The second decision of the Board of Trustees

Following the direction of the FCAFC, the Board of Trustees considered Mr Edington’s application for a TPD benefit a second time.

The Board of Trustees favoured the evidence of one doctor over others and rejected Mr Edington’s application for a TPD benefit a second time on 25 September 2008 on the grounds that his TPD was due to schizophrenia, a pre-existing medical condition which was not disclosed in a personal medical statement provided by Mr Edington.

Mr Edington’s appeal to the SCT

Mr Edington appealed the second decision of the Board of Trustees to the SCT. In undertaking its review, although the SCT preferred the opinion of different doctors to those preferred by the Board of Trustees, the SCT found that any anxiety disorder following the incident with the dogs was temporary and that the Board of Trustees’ decision that Mr Edington’s TPD ‘was related to his pre-existing, long-standing paranoid schizophrenia was fair and reasonable’. Therefore, the SCT affirmed the Board of Trustees’ overall decision but not for the same reasons.

Mr Edington’s appeal to the FCA

Mr Edington appealed the second decision of the SCT to the FCA. In considering the process undertaken by the SCT in its review of the Board of Trustees’ decision, the FCA stated that in reviewing whether the decision was ‘fair and reasonable’ the SCT must ‘identify the reasoning process that the [Board of Trustees] employed to reach their decision’. In considering this issue, the FCA found that the SCT had failed to examine whether it was ‘fair and reasonable for the Trustees to use a different reasoning process to come to the same conclusion as it did’ regarding the cause of Mr Edington’s TPD.

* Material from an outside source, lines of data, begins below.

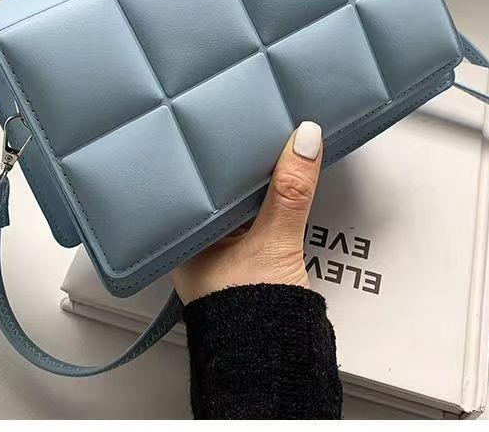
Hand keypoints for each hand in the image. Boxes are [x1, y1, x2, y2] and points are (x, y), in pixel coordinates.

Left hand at [172, 121, 322, 303]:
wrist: (276, 364)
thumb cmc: (252, 316)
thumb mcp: (273, 243)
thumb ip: (289, 192)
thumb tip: (304, 140)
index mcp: (184, 239)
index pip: (195, 180)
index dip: (216, 152)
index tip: (231, 123)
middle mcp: (198, 244)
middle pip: (221, 189)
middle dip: (241, 163)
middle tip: (254, 125)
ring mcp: (223, 253)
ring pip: (242, 203)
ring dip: (259, 182)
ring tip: (270, 146)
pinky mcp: (248, 259)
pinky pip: (258, 217)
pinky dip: (270, 200)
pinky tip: (281, 185)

Consequently, the FCA held that the SCT ‘did not conduct a proper review focusing on the fairness and reasonableness of the [Board of Trustees’] decision’ because its ‘reasons show that it proceeded to decide afresh what it thought the correct decision was, and it then concluded that, because the [Board of Trustees’] decision was to the same ultimate effect as its decision, their decision must have been fair and reasonable’. The FCA therefore allowed the appeal, setting aside the SCT’s decision and remitting the matter to the SCT for reconsideration.

The current appeal

The Board of Trustees appealed the FCA’s finding that the SCT did not properly exercise its powers of review to the FCAFC.

The FCAFC held that the Superannuation (Resolution of Complaints ) Act 1993 (Cth) provides that:

  • the SCT must ‘make its own assessment of the evidence and other information’ and ‘ascertain the facts for itself upon the material before it and satisfy itself by reference to these facts whether the trustee’s decision was fair and reasonable in the circumstances’
  • the SCT is not required to consider ‘whether or not the reasoning process adopted by a trustee in reaching the impugned decision was fair and reasonable’, and
  • the SCT may make ‘factual findings [which] differed from those of the previous decision-maker’ and nevertheless ‘be satisfied that, in the circumstances, the decision under review was in fact fair and reasonable in the relevant way’.  

Applying this reasoning, the FCAFC held that:

  • the SCT was only ‘required to make its own decision on the material before it as to whether the decision made by the [Board of Trustees] was fair and reasonable in its operation in relation to Mr Edington… [and] was not required to take the extra step of comparing the Board’s reasoning process with its own’
  • there was no error of law made by the SCT in preferring different medical opinions to those opinions preferred by the Board of Trustees
  • as the SCT hearing is a ‘hearing de novo’, the SCT is not ‘restricted to the documents which were before the trustee, nor is it confined to the manner in which the applicant addressed the subject matter’
  • the SCT was not required to ‘give any detailed analysis of discrepancies between the [SCT’s] evidential approach and that of the Board of Trustees’, and
  • the SCT is not constrained in the evidence it may consider to that evidence mentioned by the Board of Trustees.

Accordingly, the FCAFC allowed the Board of Trustees’ appeal against the judgement of the FCA to set aside the decision of the SCT. Therefore, the decision of the SCT to uphold the Board of Trustees’ decision to deny a TPD benefit to Mr Edington stands.